El origen de la reserva eucarística es el Viático y la comunión a los enfermos y, por extensión –como luego veremos- la adoración, y su fin y culmen también, porque la culminación de todo culto litúrgico-sacramental es la celebración eucarística, y, en ella, la comunión sacramental; plenitud cuando los fieles ofrecen la Víctima, se ofrecen con Cristo-Víctima y comulgan con la Víctima sacramental.
Hay un doble movimiento teológico y espiritual de la Eucaristía celebrada a la Eucaristía adorada, o mejor, del culto eucarístico al culto a la Eucaristía y viceversa. Una corriente dinámica que es consecuencia de un principio básico: la presencia real del Señor en la Eucaristía.
Eucharisticum Mysterium 3f habla claramente de que la Eucaristía recibe un culto de latría, éste reservado sólo a Dios mismo, por la transustanciación, la conversión óntica de las especies sacramentales en el Cuerpo y la Sangre del Señor resucitado.
Dice RCCE 3:
“Nadie debe dudar «que los cristianos tributan a este Santísimo Sacramento, al venerarlo, el culto de latría que se debe al Dios verdadero, según la costumbre siempre aceptada en la Iglesia católica. Porque no debe dejar de ser adorado por el hecho de haber sido instituido por Cristo, el Señor, para ser comido»”.
Éste punto es de capital importancia para fundamentar teológicamente el culto de adoración eucarístico en la doctrina de la Iglesia.

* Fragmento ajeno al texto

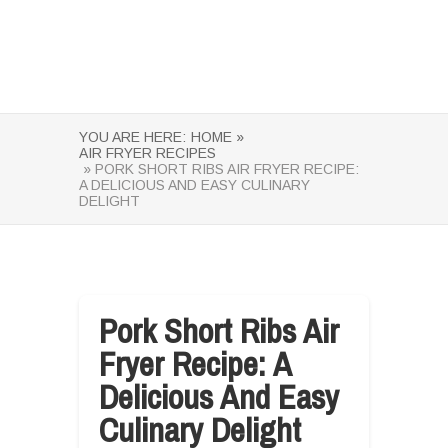
YOU ARE HERE:
HOME »
AIR FRYER RECIPES
» PORK SHORT RIBS AIR FRYER RECIPE:
A DELICIOUS AND EASY CULINARY
DELIGHT
Pork Short Ribs Air
Fryer Recipe: A
Delicious And Easy
Culinary Delight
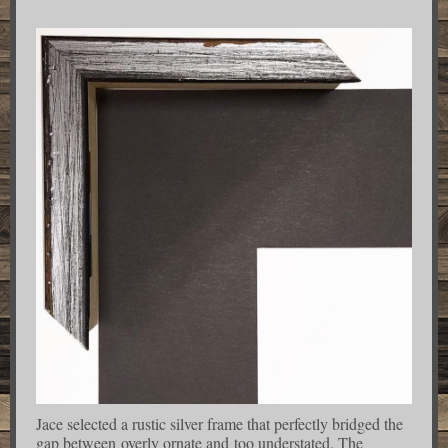
Jace selected a rustic silver frame that perfectly bridged the
gap between overly ornate and too understated. The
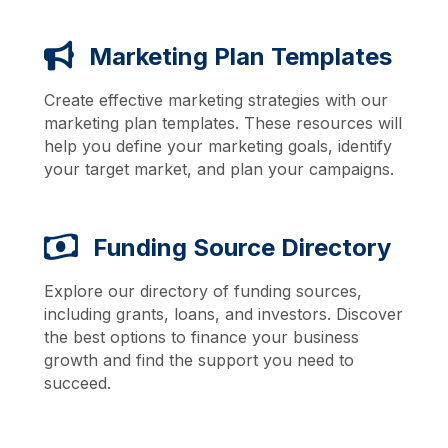
Marketing Plan Templates
Create effective marketing strategies with our
marketing plan templates. These resources will
help you define your marketing goals, identify
your target market, and plan your campaigns.
Funding Source Directory
Explore our directory of funding sources,
including grants, loans, and investors. Discover
the best options to finance your business
growth and find the support you need to
succeed.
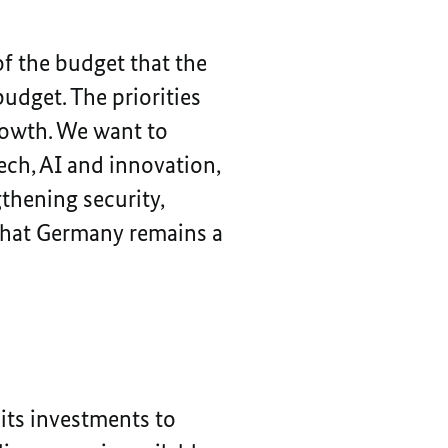
of the budget that the
dget. The priorities
growth. We want to
ech, AI and innovation,
gthening security,
 that Germany remains a
its investments to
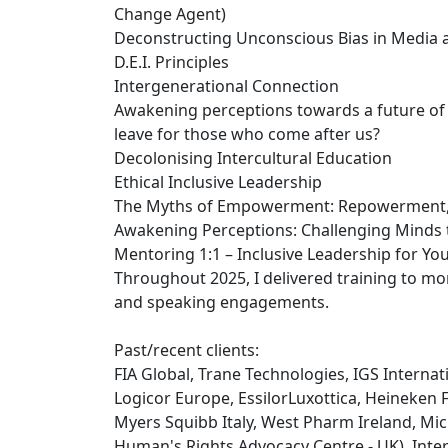
Change Agent)
Deconstructing Unconscious Bias in Media 
D.E.I. Principles
Intergenerational Connection
Awakening perceptions towards a future of 
leave for those who come after us?
Decolonising Intercultural Education
Ethical Inclusive Leadership
The Myths of Empowerment: Repowerment, be
Awakening Perceptions: Challenging Minds 
Mentoring 1:1 – Inclusive Leadership for Yo
Throughout 2025, I delivered training to m
and speaking engagements.
Past/recent clients:
FIA Global, Trane Technologies, IGS Internati
Logicor Europe, EssilorLuxottica, Heineken 
Myers Squibb Italy, West Pharm Ireland, Mic
Human's Rights Advocacy Centre - UK), Intern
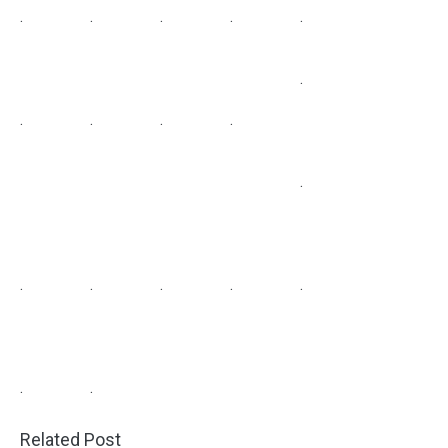
.
.
.
.
.
.
.
.
.
.
.
.
.
.
.
.
.
.
Related Post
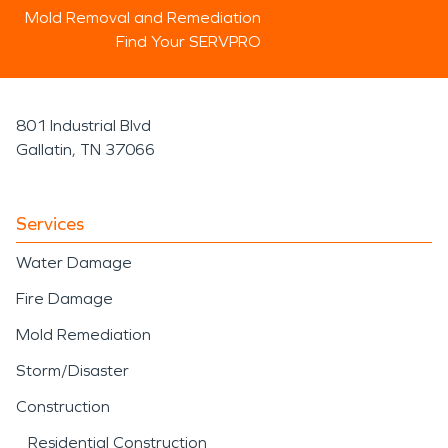
Mold Removal and Remediation
Find Your SERVPRO
801 Industrial Blvd
Gallatin, TN 37066
Services
Water Damage
Fire Damage
Mold Remediation
Storm/Disaster
Construction
Residential Construction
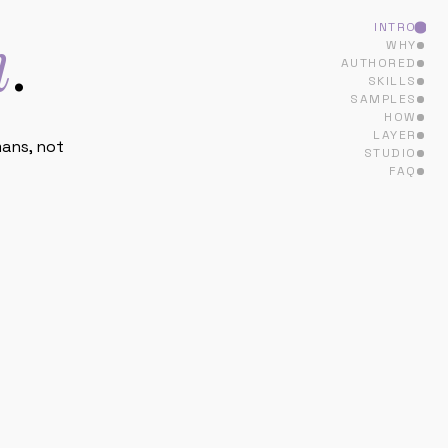
SAMPLES
HOW
LAYER
STUDIO
ans, not
FAQ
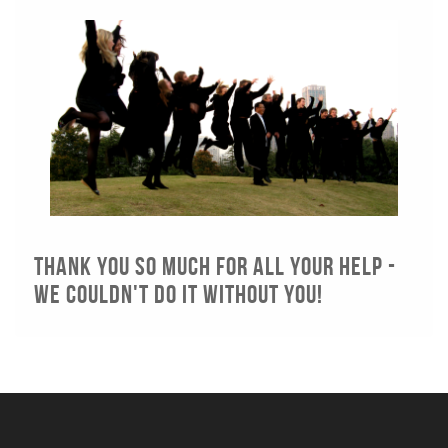
Thank you so much for all your help -
we couldn't do it without you!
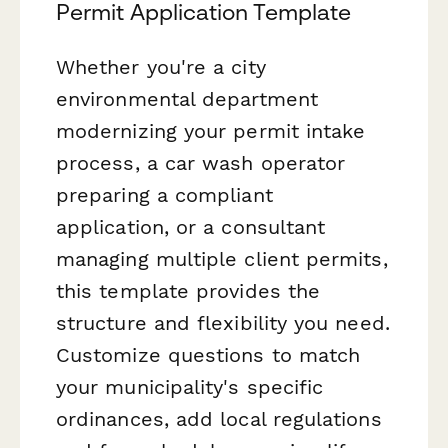
Permit Application Template
Whether you're a city
environmental department
modernizing your permit intake
process, a car wash operator
preparing a compliant
application, or a consultant
managing multiple client permits,
this template provides the
structure and flexibility you need.
Customize questions to match
your municipality's specific
ordinances, add local regulations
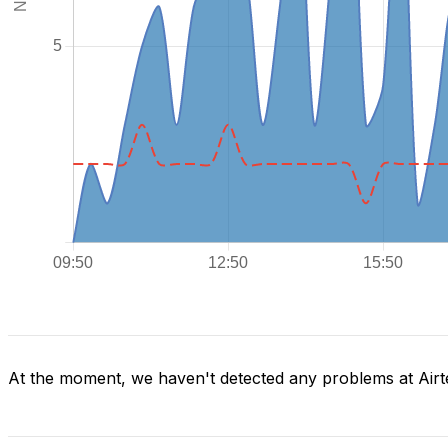
At the moment, we haven't detected any problems at Airte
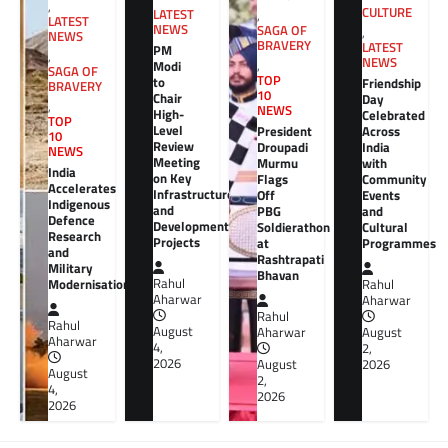
,
CULTURE
LATEST
,
LATEST
NEWS
SAGA OF
,
NEWS
BRAVERY
LATEST
PM
,
NEWS
Modi
,
SAGA OF
TOP
to
Friendship
BRAVERY
10
Chair
Day
,
NEWS
High-
Celebrated
TOP
Level
President
Across
10
Review
Droupadi
India
NEWS
Meeting
Murmu
with
India
on Key
Flags
Community
Accelerates
Infrastructure
Off
Events
Indigenous
and
PBG
and
Defence
Development
Soldierathon
Cultural
Research
Projects
at
Programmes
and
Rashtrapati
Military
Bhavan
Rahul
Modernisation
Rahul
Aharwar
Aharwar
Rahul
Rahul
August
Aharwar
August
Aharwar
4,
2,
2026
August
2026
August
2,
4,
2026
2026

La afirmación clave es que, puesto que real y sustancialmente está presente Jesucristo, “no debe dejar de ser adorado por el hecho de haber sido instituido para ser comido”, relacionando así además celebración (“ser comido”) con su prolongación (“ser adorado”) –si bien la misma celebración de la misa y la comunión es ya adoración-. El documento se remite a la sesión XIII del Concilio de Trento en su Decreto sobre la Eucaristía:
“No queda, pues, ningún lugar a duda de que, conforme a la costumbre recibida de siempre en la Iglesia Católica, todos los fieles de Cristo en su veneración a este santísimo sacramento deben tributarle aquel culto de latría que se debe al verdadero Dios [Can. 6]. Porque no es razón para que se le deba adorar menos, el hecho de que fue por Cristo Señor instituído para ser recibido [Mt. 26, 26 ss]. Porque aquel mismo Dios creemos que está en él presente, a quien al introducirle el Padre eterno en el orbe de la tierra dice: Y adórenle todos los ángeles de Dios [Hebr 1, 6; según Ps. 96, 7]; a quien los Magos, postrándose le adoraron [cf. Mt. 2, 11], a quien, en fin, la Escritura atestigua [cf. Mt. 28, 17] que le adoraron los Apóstoles en Galilea” (Ds 1643).

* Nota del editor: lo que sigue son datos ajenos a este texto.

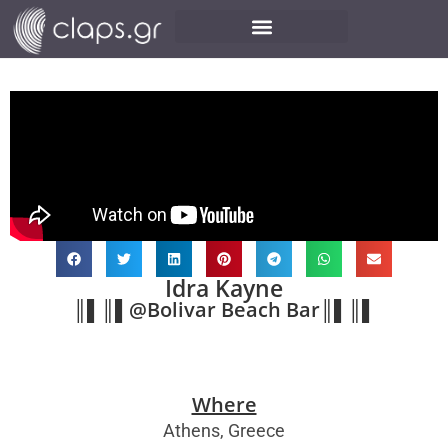
Idra Kayne
║▌║▌@Bolivar Beach Bar║▌║▌
Where
Athens, Greece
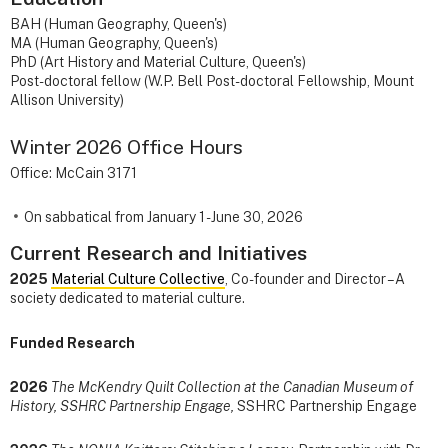
BAH (Human Geography, Queen's)
MA (Human Geography, Queen's)
PhD (Art History and Material Culture, Queen's)
Post-doctoral fellow (W.P. Bell Post-doctoral Fellowship, Mount
Allison University)
Winter 2026 Office Hours
Office: McCain 3171
On sabbatical from January 1 - June 30, 2026
Current Research and Initiatives
2025
Material Culture Collective
, Co-founder and Director – A
society dedicated to material culture.
Funded Research
2026
The McKendry Quilt Collection at the Canadian Museum of
History, SSHRC Partnership Engage,
SSHRC Partnership Engage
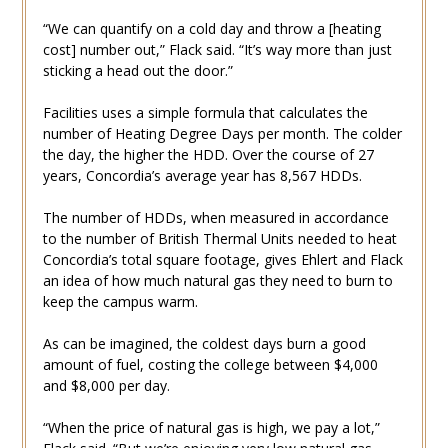
“We can quantify on a cold day and throw a [heating
cost] number out,” Flack said. “It’s way more than just
sticking a head out the door.”
Facilities uses a simple formula that calculates the
number of Heating Degree Days per month. The colder
the day, the higher the HDD. Over the course of 27
years, Concordia’s average year has 8,567 HDDs.
The number of HDDs, when measured in accordance
to the number of British Thermal Units needed to heat
Concordia’s total square footage, gives Ehlert and Flack
an idea of how much natural gas they need to burn to
keep the campus warm.
As can be imagined, the coldest days burn a good
amount of fuel, costing the college between $4,000
and $8,000 per day.
“When the price of natural gas is high, we pay a lot,”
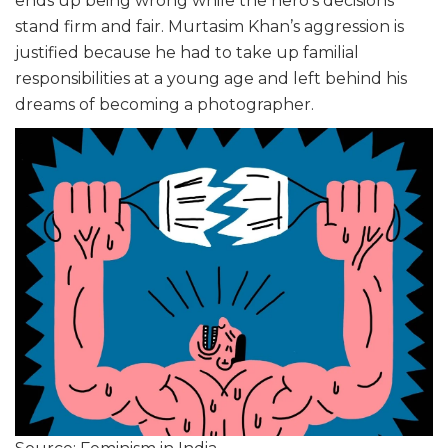
ends up being wrong while the hero’s decisions
stand firm and fair. Murtasim Khan’s aggression is
justified because he had to take up familial
responsibilities at a young age and left behind his
dreams of becoming a photographer.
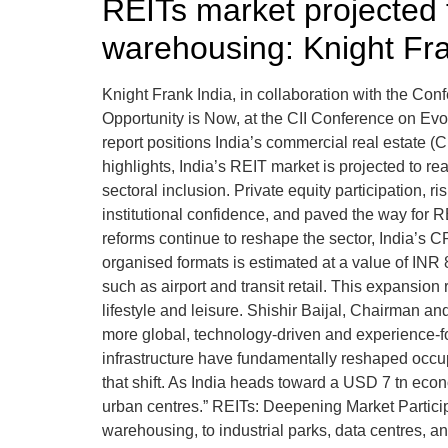
REITs market projected 
warehousing: Knight Fra
Knight Frank India, in collaboration with the Confe
Opportunity is Now, at the CII Conference on E
report positions India’s commercial real estate (CR
highlights, India’s REIT market is projected to r
sectoral inclusion. Private equity participation,
institutional confidence, and paved the way for 
reforms continue to reshape the sector, India’s 
organised formats is estimated at a value of INR 
such as airport and transit retail. This expansion
lifestyle and leisure. Shishir Baijal, Chairman a
more global, technology-driven and experience-foc
infrastructure have fundamentally reshaped occup
that shift. As India heads toward a USD 7 tn econ
urban centres.” REITs: Deepening Market Participat
warehousing, to industrial parks, data centres, 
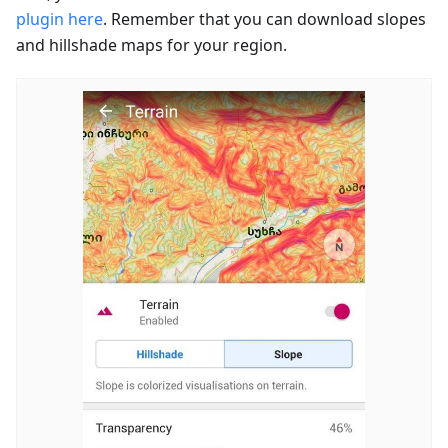
plugin here
. Remember that you can download slopes
and hillshade maps for your region.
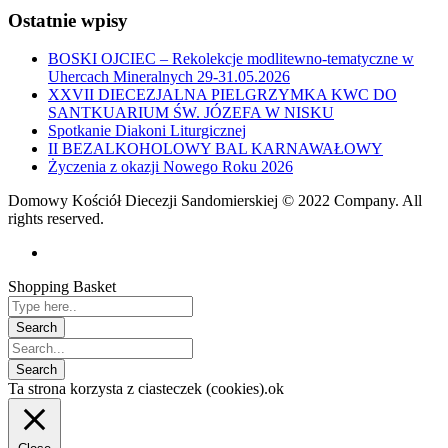
Ostatnie wpisy
BOSKI OJCIEC – Rekolekcje modlitewno-tematyczne w
Uhercach Mineralnych 29-31.05.2026
XXVII DIECEZJALNA PIELGRZYMKA KWC DO
SANTKUARIUM ŚW. JÓZEFA W NISKU
Spotkanie Diakoni Liturgicznej
II BEZALKOHOLOWY BAL KARNAWAŁOWY
Życzenia z okazji Nowego Roku 2026
Domowy Kościół Diecezji Sandomierskiej © 2022 Company. All
rights reserved.
Shopping Basket
Ta strona korzysta z ciasteczek (cookies).
ok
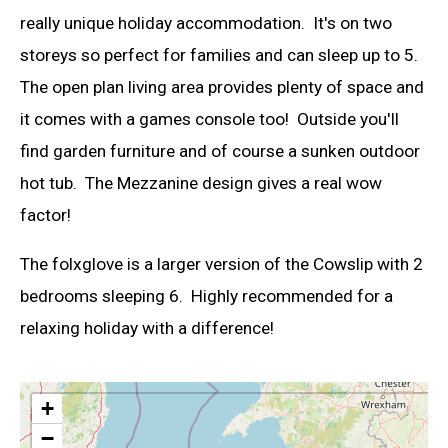
really unique holiday accommodation. It's on two
storeys so perfect for families and can sleep up to 5.
The open plan living area provides plenty of space and
it comes with a games console too! Outside you'll
find garden furniture and of course a sunken outdoor
hot tub. The Mezzanine design gives a real wow
factor!
The folxglove is a larger version of the Cowslip with 2
bedrooms sleeping 6. Highly recommended for a
relaxing holiday with a difference!
+
−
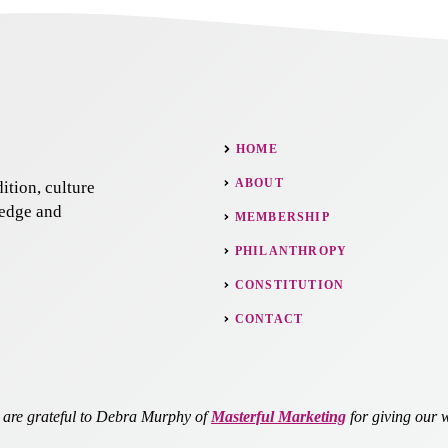
HOME
ABOUT
ition, culture
ledge and
MEMBERSHIP
PHILANTHROPY
CONSTITUTION
CONTACT
re grateful to Debra Murphy of
Masterful Marketing
for giving our w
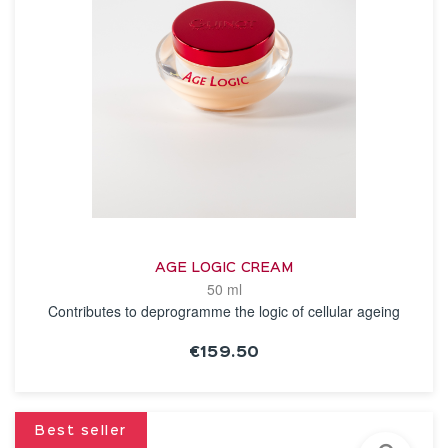
AGE LOGIC CREAM
50 ml
Contributes to deprogramme the logic of cellular ageing
€159.50
SEE THE NOTICE
Best seller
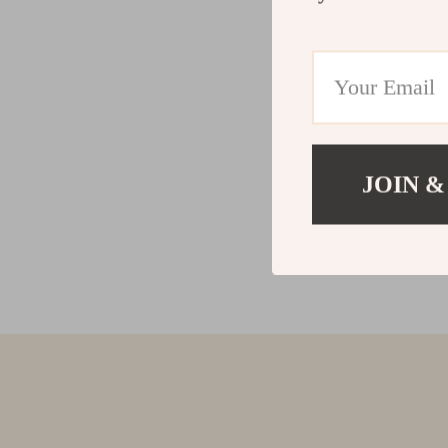
JOIN &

Y la objeción de que al ser instituido para ser comido convertiría en absurda su adoración, sobre todo, extra missam, Benedicto XVI últimamente ha argumentado así:
“Una objeción difundida entonces se basaba, por ejemplo, en la observación de que el Pan eucarístico no habría sido dado para ser contemplado, sino para ser comido. En realidad, a la luz de la experiencia de oración de la Iglesia, dicha contraposición se mostró carente de todo fundamento. Ya decía san Agustín: « nemo autem illam carnem manducat, nisi prius adoraverit; [...] peccemus non adorando – Nadie come de esta carne sin antes adorarla [...], pecaríamos si no la adoráramos » (Enarrationes in Psalmos 98,9 CCL XXXIX 1385; cf. Discurso a la Curia Romana (22 diciembre 2005): AAS 98 (2006), 44-45). En efecto, en la Eucaristía el Hijo de Dios viene a nuestro encuentro y desea unirse a nosotros; la adoración eucarística no es sino la continuación obvia de la celebración eucarística, la cual es en sí misma el acto más grande de adoración de la Iglesia. Recibir la Eucaristía significa adorar al que recibimos. Precisamente así, y sólo así, nos hacemos una sola cosa con Él y, en cierto modo, pregustamos anticipadamente la belleza de la liturgia celestial. La adoración fuera de la santa Misa prolonga e intensifica lo acontecido en la misma celebración litúrgica” (Exhortación apostólica “Sacramentum caritatis, n. 66).